Task requirements
Return each of the entries below precisely as it appears.

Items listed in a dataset

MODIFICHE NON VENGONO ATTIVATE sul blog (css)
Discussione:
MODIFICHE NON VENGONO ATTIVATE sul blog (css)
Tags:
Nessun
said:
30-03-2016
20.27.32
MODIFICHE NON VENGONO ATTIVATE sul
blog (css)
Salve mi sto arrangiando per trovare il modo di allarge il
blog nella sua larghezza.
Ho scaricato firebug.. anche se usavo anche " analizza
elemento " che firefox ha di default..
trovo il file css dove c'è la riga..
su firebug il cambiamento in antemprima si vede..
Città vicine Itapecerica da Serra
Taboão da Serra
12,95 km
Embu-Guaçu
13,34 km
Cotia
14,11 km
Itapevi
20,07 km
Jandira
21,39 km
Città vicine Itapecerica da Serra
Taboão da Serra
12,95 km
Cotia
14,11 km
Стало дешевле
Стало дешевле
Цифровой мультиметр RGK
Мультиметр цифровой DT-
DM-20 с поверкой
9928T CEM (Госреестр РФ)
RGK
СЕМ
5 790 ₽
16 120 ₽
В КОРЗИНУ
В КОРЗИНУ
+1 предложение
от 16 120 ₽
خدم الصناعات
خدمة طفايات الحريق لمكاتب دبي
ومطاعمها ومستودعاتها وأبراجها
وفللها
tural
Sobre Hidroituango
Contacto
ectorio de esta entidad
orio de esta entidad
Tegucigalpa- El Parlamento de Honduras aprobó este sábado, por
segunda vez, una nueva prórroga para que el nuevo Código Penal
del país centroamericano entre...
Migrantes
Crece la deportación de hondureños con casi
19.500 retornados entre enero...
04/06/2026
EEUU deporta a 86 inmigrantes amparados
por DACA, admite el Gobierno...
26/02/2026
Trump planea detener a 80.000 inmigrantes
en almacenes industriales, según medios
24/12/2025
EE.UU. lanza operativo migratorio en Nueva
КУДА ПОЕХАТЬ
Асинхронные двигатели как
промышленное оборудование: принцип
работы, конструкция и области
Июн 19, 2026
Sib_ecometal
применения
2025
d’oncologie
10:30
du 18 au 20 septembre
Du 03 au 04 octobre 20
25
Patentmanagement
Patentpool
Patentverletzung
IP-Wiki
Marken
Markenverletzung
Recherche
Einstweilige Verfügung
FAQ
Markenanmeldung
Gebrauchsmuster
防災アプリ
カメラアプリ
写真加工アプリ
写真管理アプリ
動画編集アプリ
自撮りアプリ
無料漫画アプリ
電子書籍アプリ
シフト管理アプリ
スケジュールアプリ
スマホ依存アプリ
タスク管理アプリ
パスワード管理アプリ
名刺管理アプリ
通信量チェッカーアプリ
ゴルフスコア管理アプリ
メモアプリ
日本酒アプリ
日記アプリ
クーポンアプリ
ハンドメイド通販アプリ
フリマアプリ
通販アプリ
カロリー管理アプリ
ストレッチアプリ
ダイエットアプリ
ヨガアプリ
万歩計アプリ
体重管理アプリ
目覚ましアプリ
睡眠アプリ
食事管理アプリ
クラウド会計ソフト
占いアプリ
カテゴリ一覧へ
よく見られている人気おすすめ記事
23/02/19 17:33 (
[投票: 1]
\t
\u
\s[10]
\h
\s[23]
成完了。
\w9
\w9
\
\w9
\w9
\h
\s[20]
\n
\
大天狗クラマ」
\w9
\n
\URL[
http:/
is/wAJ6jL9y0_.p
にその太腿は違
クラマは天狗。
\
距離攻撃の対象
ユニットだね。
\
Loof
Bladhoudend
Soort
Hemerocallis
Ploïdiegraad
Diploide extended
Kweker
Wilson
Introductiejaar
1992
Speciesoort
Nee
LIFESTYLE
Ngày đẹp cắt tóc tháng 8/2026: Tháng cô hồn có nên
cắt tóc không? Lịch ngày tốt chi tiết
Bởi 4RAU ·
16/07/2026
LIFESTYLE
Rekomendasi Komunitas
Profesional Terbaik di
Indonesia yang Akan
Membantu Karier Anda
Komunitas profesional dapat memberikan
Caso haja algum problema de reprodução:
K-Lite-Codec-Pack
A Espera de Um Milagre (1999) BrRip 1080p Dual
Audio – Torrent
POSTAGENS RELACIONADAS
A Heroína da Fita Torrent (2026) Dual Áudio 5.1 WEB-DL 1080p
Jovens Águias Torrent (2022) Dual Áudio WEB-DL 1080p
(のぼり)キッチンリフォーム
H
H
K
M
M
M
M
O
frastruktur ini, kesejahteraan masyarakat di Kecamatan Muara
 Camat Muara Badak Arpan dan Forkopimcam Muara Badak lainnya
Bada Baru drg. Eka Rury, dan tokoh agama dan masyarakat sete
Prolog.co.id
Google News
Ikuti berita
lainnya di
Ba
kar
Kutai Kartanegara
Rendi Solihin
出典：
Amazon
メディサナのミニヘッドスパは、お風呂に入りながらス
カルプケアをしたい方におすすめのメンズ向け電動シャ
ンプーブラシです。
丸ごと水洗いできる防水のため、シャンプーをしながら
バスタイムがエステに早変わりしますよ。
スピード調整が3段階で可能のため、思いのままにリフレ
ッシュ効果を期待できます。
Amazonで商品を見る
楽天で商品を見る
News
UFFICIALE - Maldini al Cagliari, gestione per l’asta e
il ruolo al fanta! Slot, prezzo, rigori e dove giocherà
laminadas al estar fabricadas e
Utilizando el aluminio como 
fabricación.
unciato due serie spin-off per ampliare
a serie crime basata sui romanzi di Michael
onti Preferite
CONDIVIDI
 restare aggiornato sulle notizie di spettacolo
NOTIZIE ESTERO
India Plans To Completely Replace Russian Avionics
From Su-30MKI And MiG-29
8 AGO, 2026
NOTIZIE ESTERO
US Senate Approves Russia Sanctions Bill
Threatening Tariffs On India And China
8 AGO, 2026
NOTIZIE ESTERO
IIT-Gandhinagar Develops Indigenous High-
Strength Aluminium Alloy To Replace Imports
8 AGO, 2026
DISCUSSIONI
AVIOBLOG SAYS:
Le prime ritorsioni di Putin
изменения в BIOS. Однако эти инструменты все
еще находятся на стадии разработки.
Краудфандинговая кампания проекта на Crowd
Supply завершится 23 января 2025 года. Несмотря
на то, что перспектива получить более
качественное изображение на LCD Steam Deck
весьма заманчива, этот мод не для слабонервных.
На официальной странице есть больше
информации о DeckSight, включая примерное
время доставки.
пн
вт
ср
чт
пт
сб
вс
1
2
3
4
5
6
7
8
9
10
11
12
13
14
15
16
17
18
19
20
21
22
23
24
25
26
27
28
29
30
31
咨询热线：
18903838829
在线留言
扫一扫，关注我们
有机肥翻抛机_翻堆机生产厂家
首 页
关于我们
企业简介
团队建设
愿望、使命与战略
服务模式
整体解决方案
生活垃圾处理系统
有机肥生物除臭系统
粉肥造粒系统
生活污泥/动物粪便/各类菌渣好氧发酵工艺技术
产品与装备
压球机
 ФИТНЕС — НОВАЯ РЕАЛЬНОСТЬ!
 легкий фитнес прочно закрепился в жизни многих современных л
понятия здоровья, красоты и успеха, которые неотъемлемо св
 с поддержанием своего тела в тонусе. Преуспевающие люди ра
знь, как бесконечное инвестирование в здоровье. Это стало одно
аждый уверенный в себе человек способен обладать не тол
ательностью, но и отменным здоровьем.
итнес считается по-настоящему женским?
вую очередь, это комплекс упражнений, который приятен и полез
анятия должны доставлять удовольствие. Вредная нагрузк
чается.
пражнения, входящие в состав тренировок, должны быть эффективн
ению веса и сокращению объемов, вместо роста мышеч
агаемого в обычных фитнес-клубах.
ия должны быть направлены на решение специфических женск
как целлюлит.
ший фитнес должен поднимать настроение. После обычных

Response to this exercise
MODIFICHE NON VENGONO ATTIVATE sul blog (css)
Discussione:
MODIFICHE NON VENGONO ATTIVATE sul blog (css)
Tags:
Nessun
said:
30-03-2016
20.27.32
MODIFICHE NON VENGONO ATTIVATE sul
blog (css)
Salve mi sto arrangiando per trovare il modo di allarge il
blog nella sua larghezza.
Ho scaricato firebug.. anche se usavo anche " analizza
elemento " che firefox ha di default..
trovo il file css dove c'è la riga..
su firebug il cambiamento in antemprima si vede..
Città vicine Itapecerica da Serra
Taboão da Serra
12,95 km
Embu-Guaçu
13,34 km
Cotia
14,11 km
Itapevi
20,07 km
Jandira
21,39 km
Città vicine Itapecerica da Serra
Taboão da Serra
12,95 km
Cotia
14,11 km
Стало дешевле
Стало дешевле
Цифровой мультиметр RGK
Мультиметр цифровой DT-
DM-20 с поверкой
9928T CEM (Госреестр РФ)
RGK
СЕМ
5 790 ₽
16 120 ₽
В КОРЗИНУ
В КОРЗИНУ
+1 предложение
от 16 120 ₽
خدم الصناعات
خدمة طفايات الحريق لمكاتب دبي
ومطاعمها ومستودعاتها وأبراجها
وفللها
tural
Sobre Hidroituango
Contacto
ectorio de esta entidad
orio de esta entidad
Tegucigalpa- El Parlamento de Honduras aprobó este sábado, por
segunda vez, una nueva prórroga para que el nuevo Código Penal
del país centroamericano entre...
Migrantes
Crece la deportación de hondureños con casi
19.500 retornados entre enero...
04/06/2026
EEUU deporta a 86 inmigrantes amparados
por DACA, admite el Gobierno...
26/02/2026
Trump planea detener a 80.000 inmigrantes
en almacenes industriales, según medios
24/12/2025
EE.UU. lanza operativo migratorio en Nueva
КУДА ПОЕХАТЬ
Асинхронные двигатели как
промышленное оборудование: принцип
работы, конструкция и области
Июн 19, 2026
Sib_ecometal
применения
2025
d’oncologie
10:30
du 18 au 20 septembre
Du 03 au 04 octobre 20
25
Patentmanagement
Patentpool
Patentverletzung
IP-Wiki
Marken
Markenverletzung
Recherche
Einstweilige Verfügung
FAQ
Markenanmeldung
Gebrauchsmuster
防災アプリ
カメラアプリ
写真加工アプリ
写真管理アプリ
動画編集アプリ
自撮りアプリ
無料漫画アプリ
電子書籍アプリ
シフト管理アプリ
スケジュールアプリ
スマホ依存アプリ
タスク管理アプリ
パスワード管理アプリ
名刺管理アプリ
通信量チェッカーアプリ
ゴルフスコア管理アプリ
メモアプリ
日本酒アプリ
日記アプリ
クーポンアプリ
ハンドメイド通販アプリ
フリマアプリ
通販アプリ
カロリー管理アプリ
ストレッチアプリ
ダイエットアプリ
ヨガアプリ
万歩計アプリ
体重管理アプリ
目覚ましアプリ
睡眠アプリ
食事管理アプリ
クラウド会計ソフト
占いアプリ
カテゴリ一覧へ
よく見られている人気おすすめ記事
23/02/19 17:33 (
[投票: 1]
\t
\u
\s[10]
\h
\s[23]
成完了。
\w9
\w9
\
\w9
\w9
\h
\s[20]
\n
\
大天狗クラマ」
\w9
\n
\URL[
http:/
is/wAJ6jL9y0_.p
にその太腿は違
クラマは天狗。
\
距離攻撃の対象
ユニットだね。
\
Loof
Bladhoudend
Soort
Hemerocallis
Ploïdiegraad
Diploide extended
Kweker
Wilson
Introductiejaar
1992
Speciesoort
Nee
LIFESTYLE
Ngày đẹp cắt tóc tháng 8/2026: Tháng cô hồn có nên
cắt tóc không? Lịch ngày tốt chi tiết
Bởi 4RAU ·
16/07/2026
LIFESTYLE
Rekomendasi Komunitas
Profesional Terbaik di
Indonesia yang Akan
Membantu Karier Anda
Komunitas profesional dapat memberikan
Caso haja algum problema de reprodução:
K-Lite-Codec-Pack
A Espera de Um Milagre (1999) BrRip 1080p Dual
Audio – Torrent
POSTAGENS RELACIONADAS
A Heroína da Fita Torrent (2026) Dual Áudio 5.1 WEB-DL 1080p
Jovens Águias Torrent (2022) Dual Áudio WEB-DL 1080p
(のぼり)キッチンリフォーム
H
H
K
M
M
M
M
O
frastruktur ini, kesejahteraan masyarakat di Kecamatan Muara
 Camat Muara Badak Arpan dan Forkopimcam Muara Badak lainnya
Bada Baru drg. Eka Rury, dan tokoh agama dan masyarakat sete
Prolog.co.id
Google News
Ikuti berita
lainnya di
Ba
kar
Kutai Kartanegara
Rendi Solihin
出典：
Amazon
メディサナのミニヘッドスパは、お風呂に入りながらス
カルプケアをしたい方におすすめのメンズ向け電動シャ
ンプーブラシです。
丸ごと水洗いできる防水のため、シャンプーをしながら
バスタイムがエステに早変わりしますよ。
スピード調整が3段階で可能のため、思いのままにリフレ
ッシュ効果を期待できます。
Amazonで商品を見る
楽天で商品を見る
News
UFFICIALE - Maldini al Cagliari, gestione per l’asta e
il ruolo al fanta! Slot, prezzo, rigori e dove giocherà
laminadas al estar fabricadas e
Utilizando el aluminio como 
fabricación.
unciato due serie spin-off per ampliare
a serie crime basata sui romanzi di Michael
onti Preferite
CONDIVIDI
 restare aggiornato sulle notizie di spettacolo
NOTIZIE ESTERO
India Plans To Completely Replace Russian Avionics
From Su-30MKI And MiG-29
8 AGO, 2026
NOTIZIE ESTERO
US Senate Approves Russia Sanctions Bill
Threatening Tariffs On India And China
8 AGO, 2026
NOTIZIE ESTERO
IIT-Gandhinagar Develops Indigenous High-
Strength Aluminium Alloy To Replace Imports
8 AGO, 2026
DISCUSSIONI
AVIOBLOG SAYS:
Le prime ritorsioni di Putin
изменения в BIOS. Однако эти инструменты все
еще находятся на стадии разработки.
Краудфандинговая кампания проекта на Crowd
Supply завершится 23 января 2025 года. Несмотря
на то, что перспектива получить более
качественное изображение на LCD Steam Deck
весьма заманчива, этот мод не для слабонервных.
На официальной странице есть больше
информации о DeckSight, включая примерное
время доставки.
пн
вт
ср
чт
пт
сб
вс
1
2
3
4
5
6
7
8
9
10
11
12
13
14
15
16
17
18
19
20
21
22
23
24
25
26
27
28
29
30
31
咨询热线：
18903838829
在线留言
扫一扫，关注我们
有机肥翻抛机_翻堆机生产厂家
首 页
关于我们
企业简介
团队建设
愿望、使命与战略
服务模式
整体解决方案
生活垃圾处理系统
有机肥生物除臭系统
粉肥造粒系统
生活污泥/动物粪便/各类菌渣好氧发酵工艺技术
产品与装备
压球机
 ФИТНЕС — НОВАЯ РЕАЛЬНОСТЬ!
 легкий фитнес прочно закрепился в жизни многих современных л
понятия здоровья, красоты и успеха, которые неотъемлемо св
 с поддержанием своего тела в тонусе. Преуспевающие люди ра
знь, как бесконечное инвестирование в здоровье. Это стало одно
аждый уверенный в себе человек способен обладать не тол
ательностью, но и отменным здоровьем.
итнес считается по-настоящему женским?
вую очередь, это комплекс упражнений, который приятен и полез
анятия должны доставлять удовольствие. Вредная нагрузк
чается.
пражнения, входящие в состав тренировок, должны быть эффективн
ению веса и сокращению объемов, вместо роста мышеч
агаемого в обычных фитнес-клубах.
ия должны быть направлены на решение специфических женск
как целлюлит.
ший фитнес должен поднимать настроение. После обычных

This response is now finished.